• EXERCISE INPUT:
──────────────────────────────
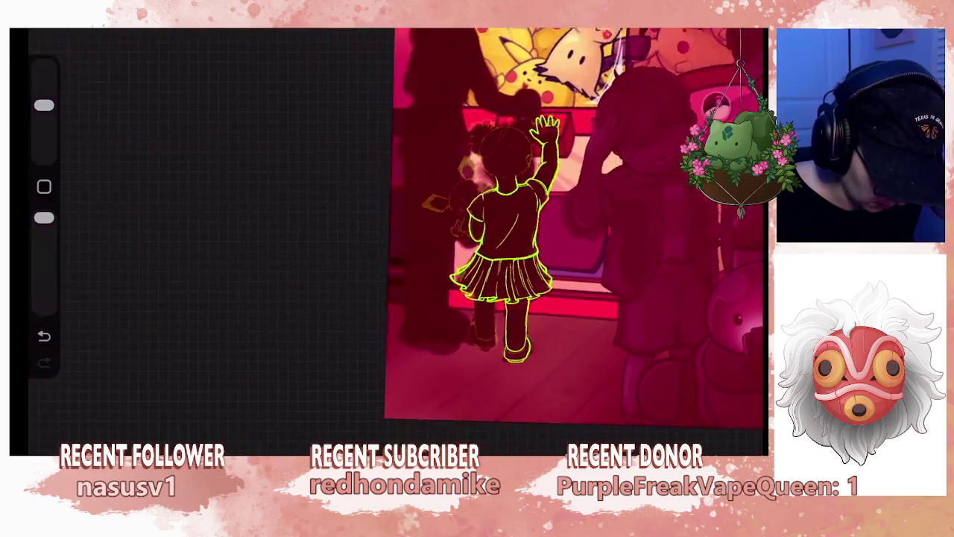
scroll(477, 223, "down", 1)
scroll(477, 224, "down", 3)
scroll(477, 223, "down", 2)
scroll(477, 223, "up", 2)
left_click(753, 33)
left_click_drag(671, 183, 582, 183)
left_click(716, 182)
left_click_drag(671, 139, 581, 139)
left_click(716, 139)
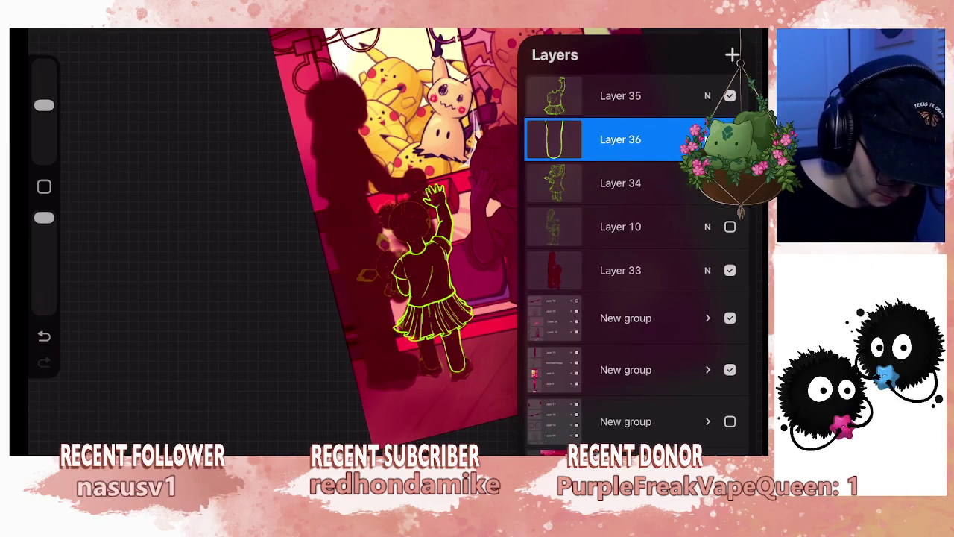
left_click_drag(671, 139, 567, 140)
left_click(716, 139)
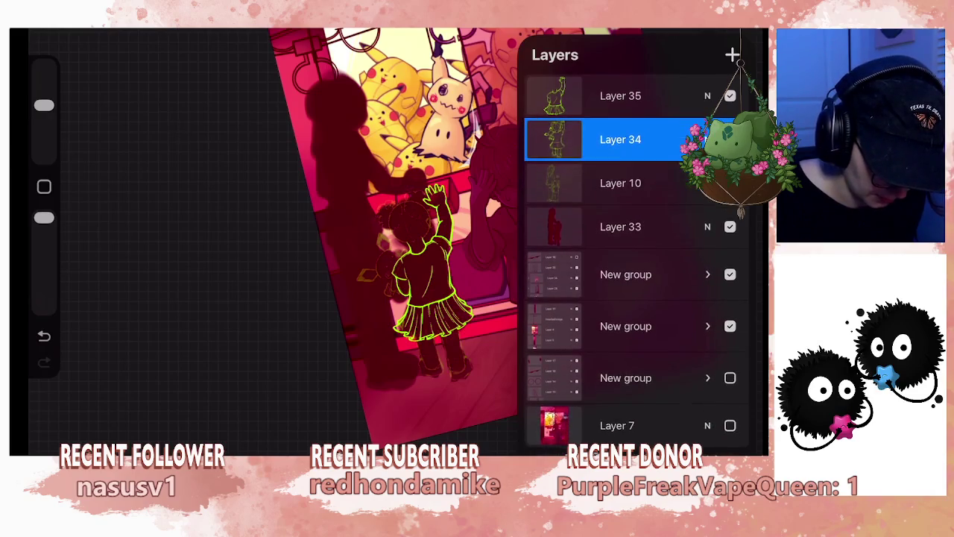
left_click(732, 54)
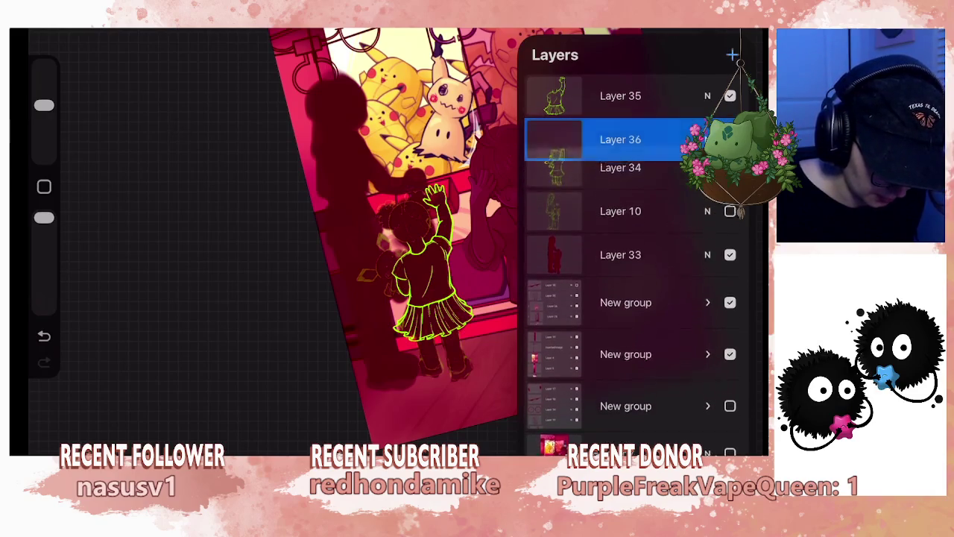
- With a thinner brush, extend the arm line and snap an ellipse for the plush head
scroll(485, 246, "up", 5)
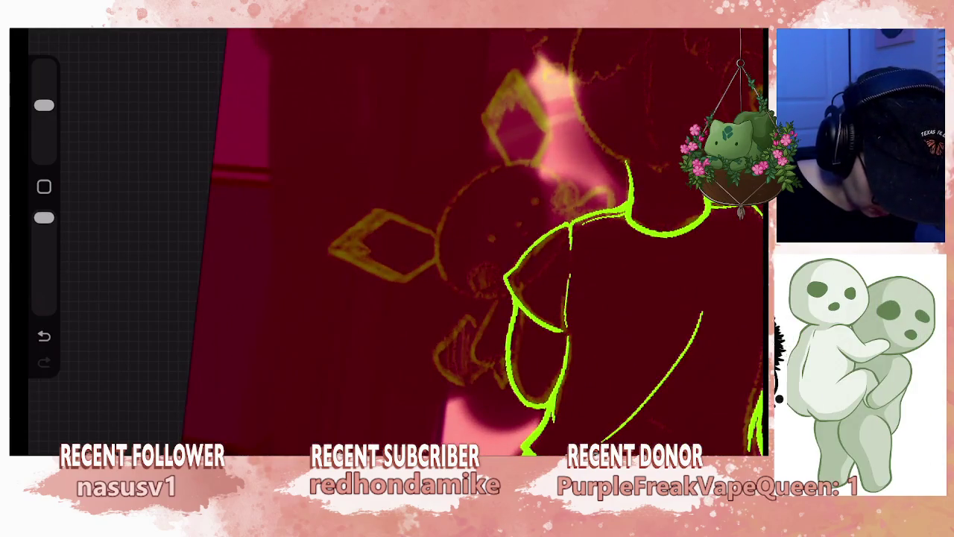
left_click_drag(44, 105, 44, 133)
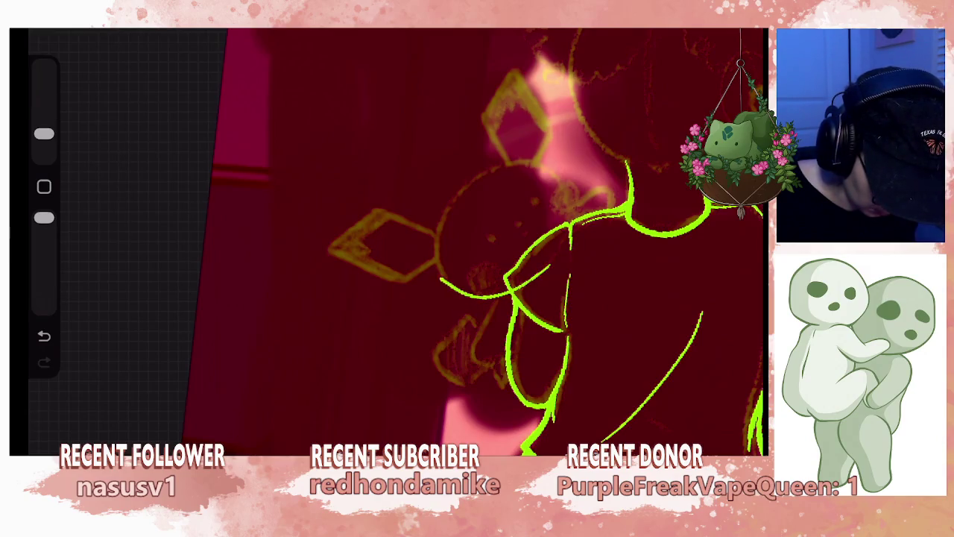
mouse_move(454, 182)
left_mouse_down()
mouse_move(507, 158)
mouse_move(554, 159)
left_mouse_up()
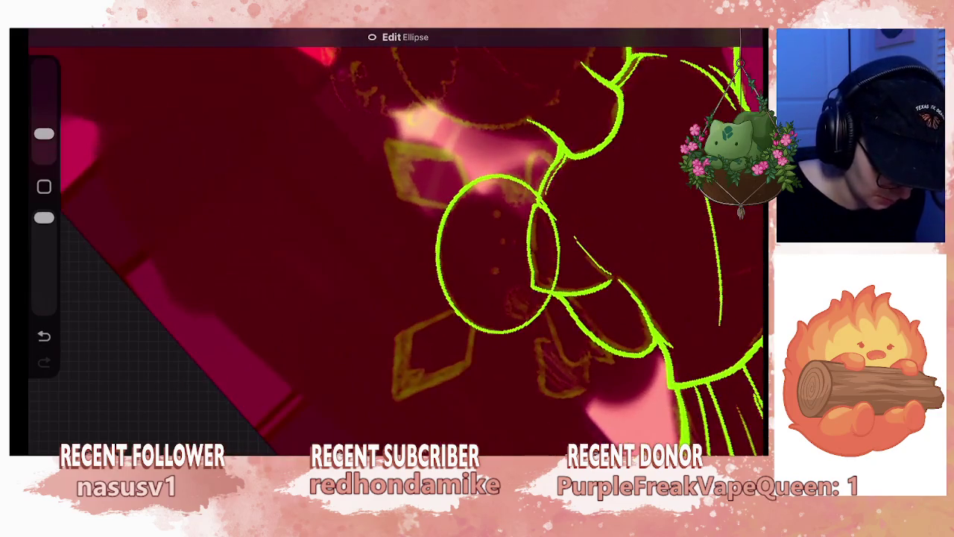
left_click_drag(44, 133, 44, 105)
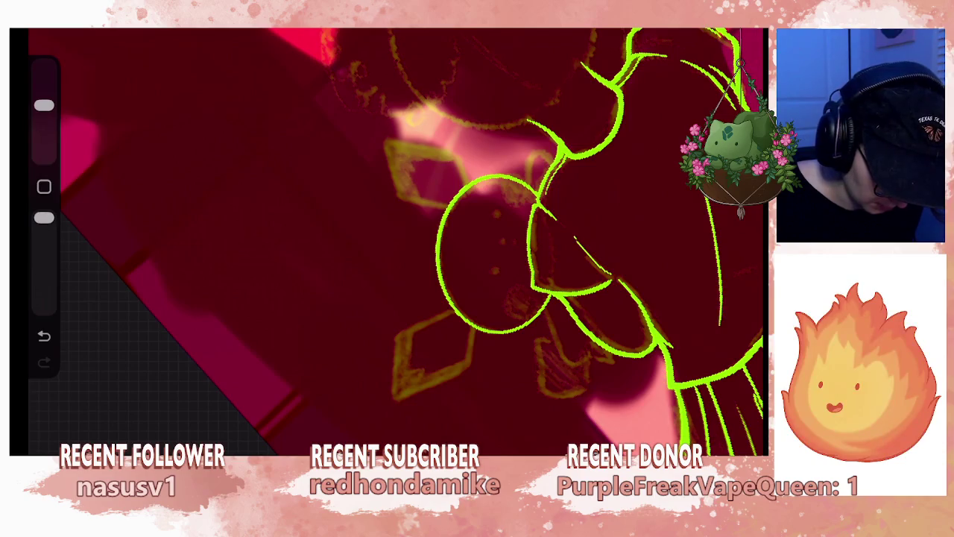
left_click_drag(44, 105, 44, 134)
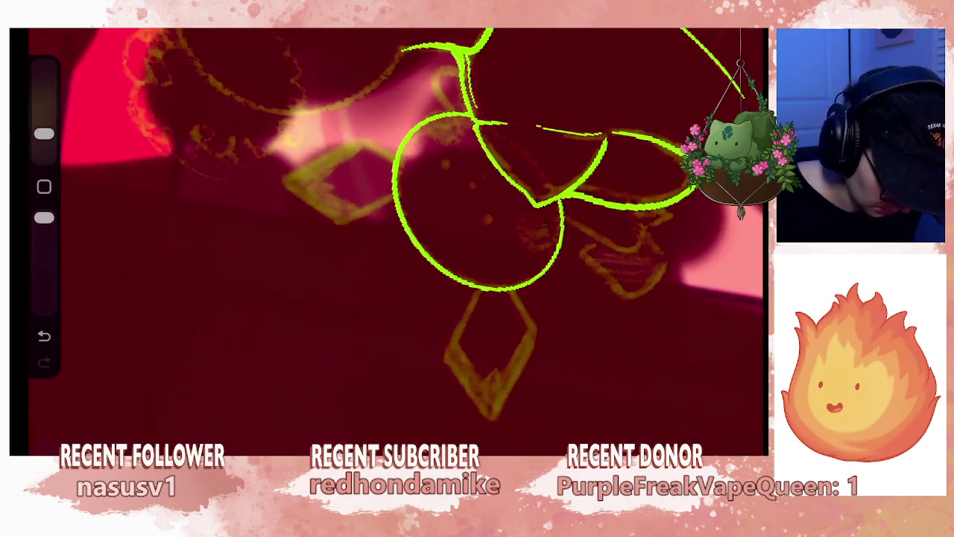
- Add a new layer and sketch an ear outline toward the head, then undo it
left_click(733, 56)
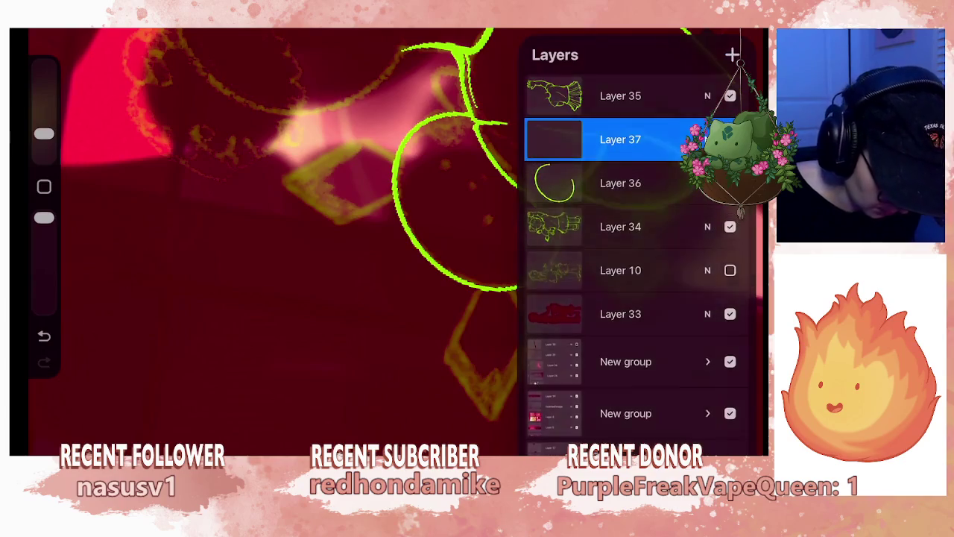
left_click(483, 278)
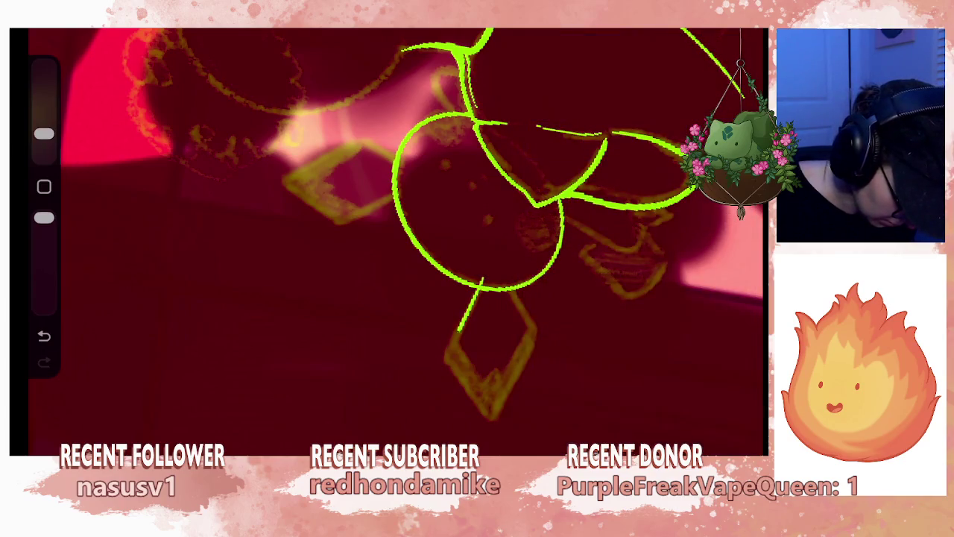
left_click_drag(450, 356, 486, 408)
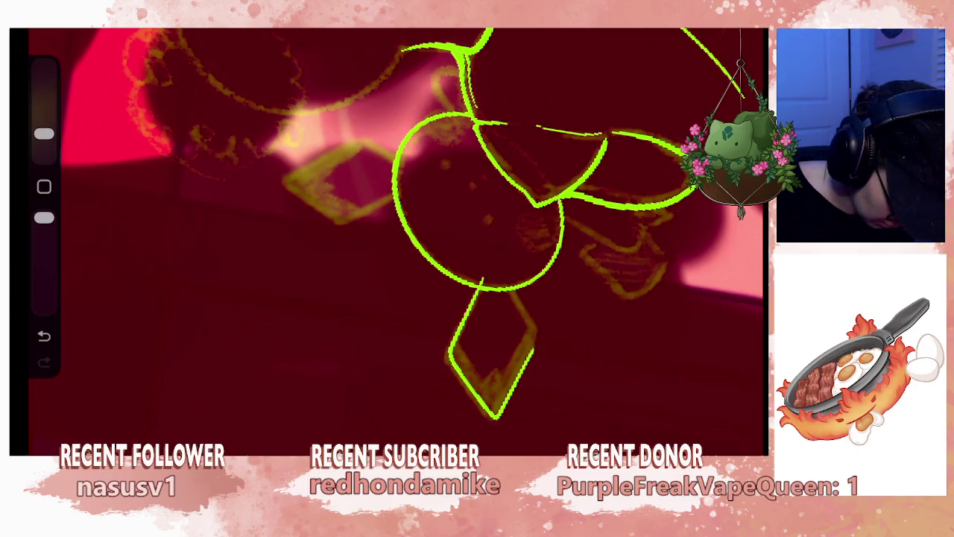
left_click_drag(532, 319, 514, 290)
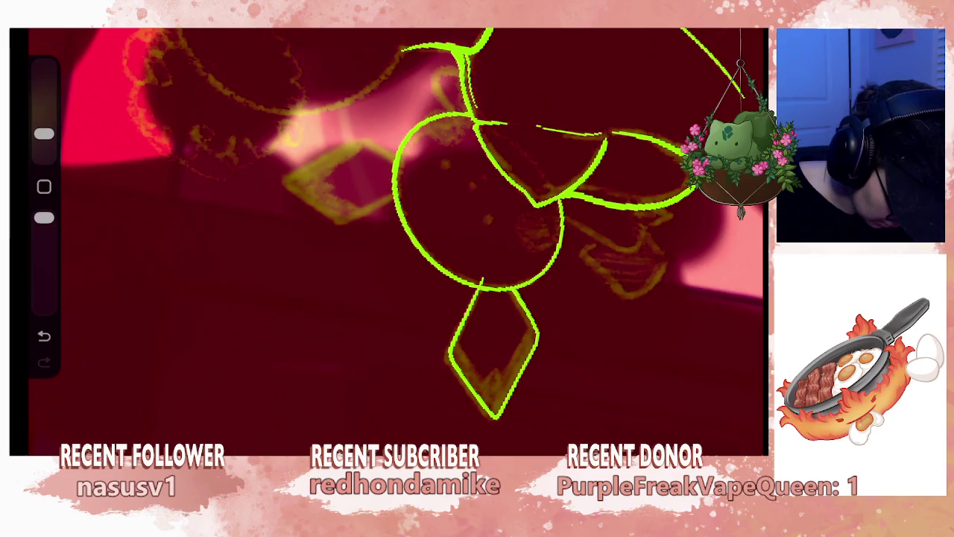
key("ctrl+z")
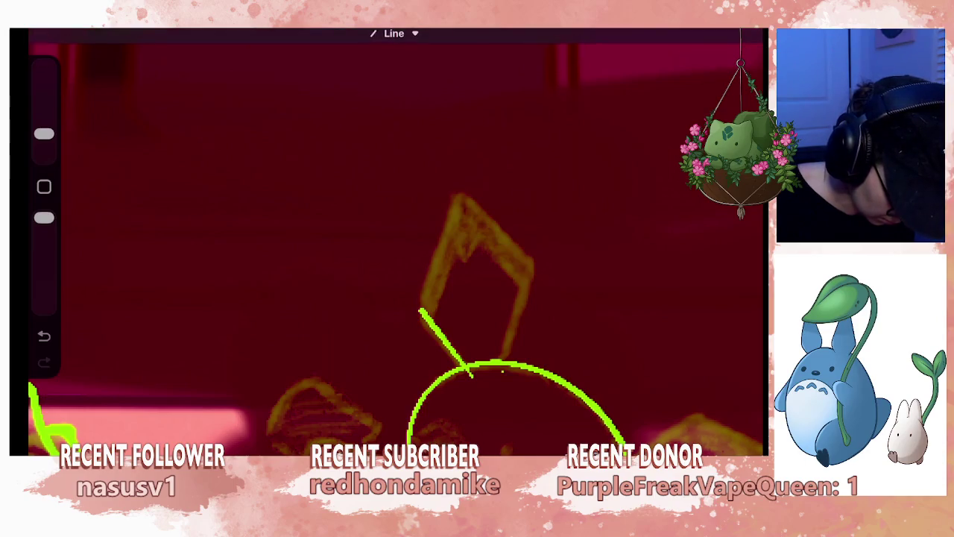
- Draw two QuickShape straight edges from the head's top forming a pointed diamond ear
left_click(507, 361)
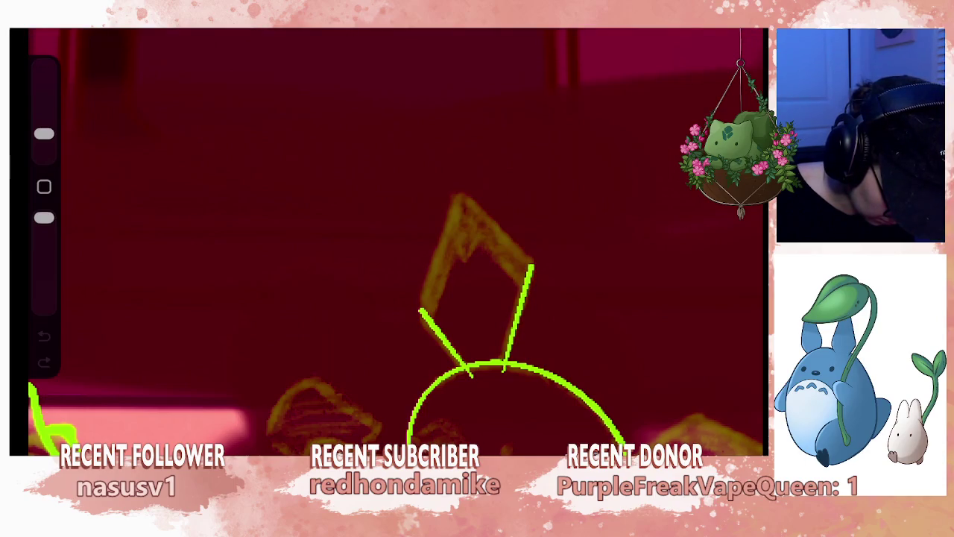
left_click_drag(507, 365, 530, 269)
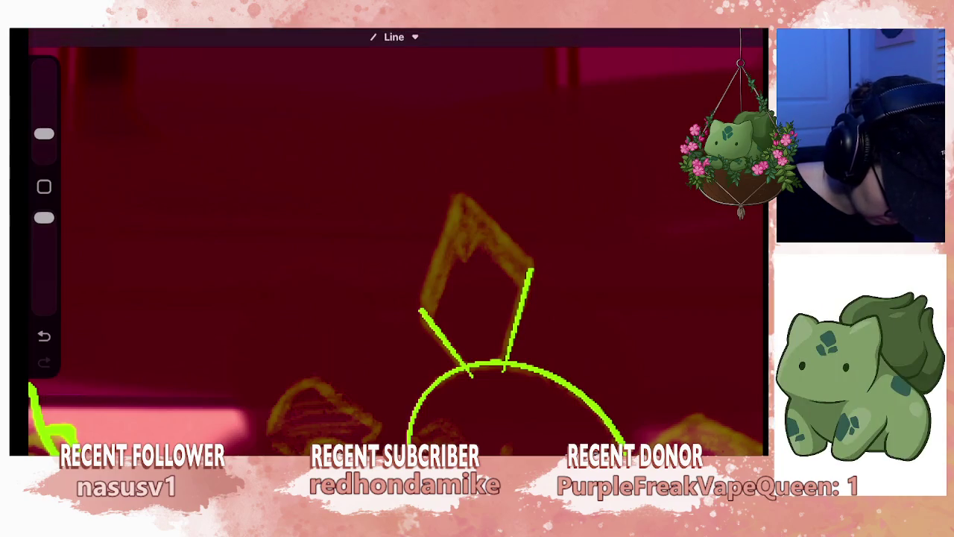
left_click_drag(421, 309, 430, 276)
──────────────────────────────
Look above for the line holding "left_click_drag(671, 183, 582, 183)" and output everything from it down to the line holding "mouse_move(454, 182)", both ends included, exactly and without images.

left_click_drag(671, 183, 582, 183)
left_click(716, 182)
left_click_drag(671, 139, 581, 139)
left_click(716, 139)
left_click_drag(671, 139, 567, 140)
left_click(716, 139)
left_click(732, 54)
- With a thinner brush, extend the arm line and snap an ellipse for the plush head
scroll(485, 246, "up", 5)
left_click_drag(44, 105, 44, 133)
mouse_move(454, 182)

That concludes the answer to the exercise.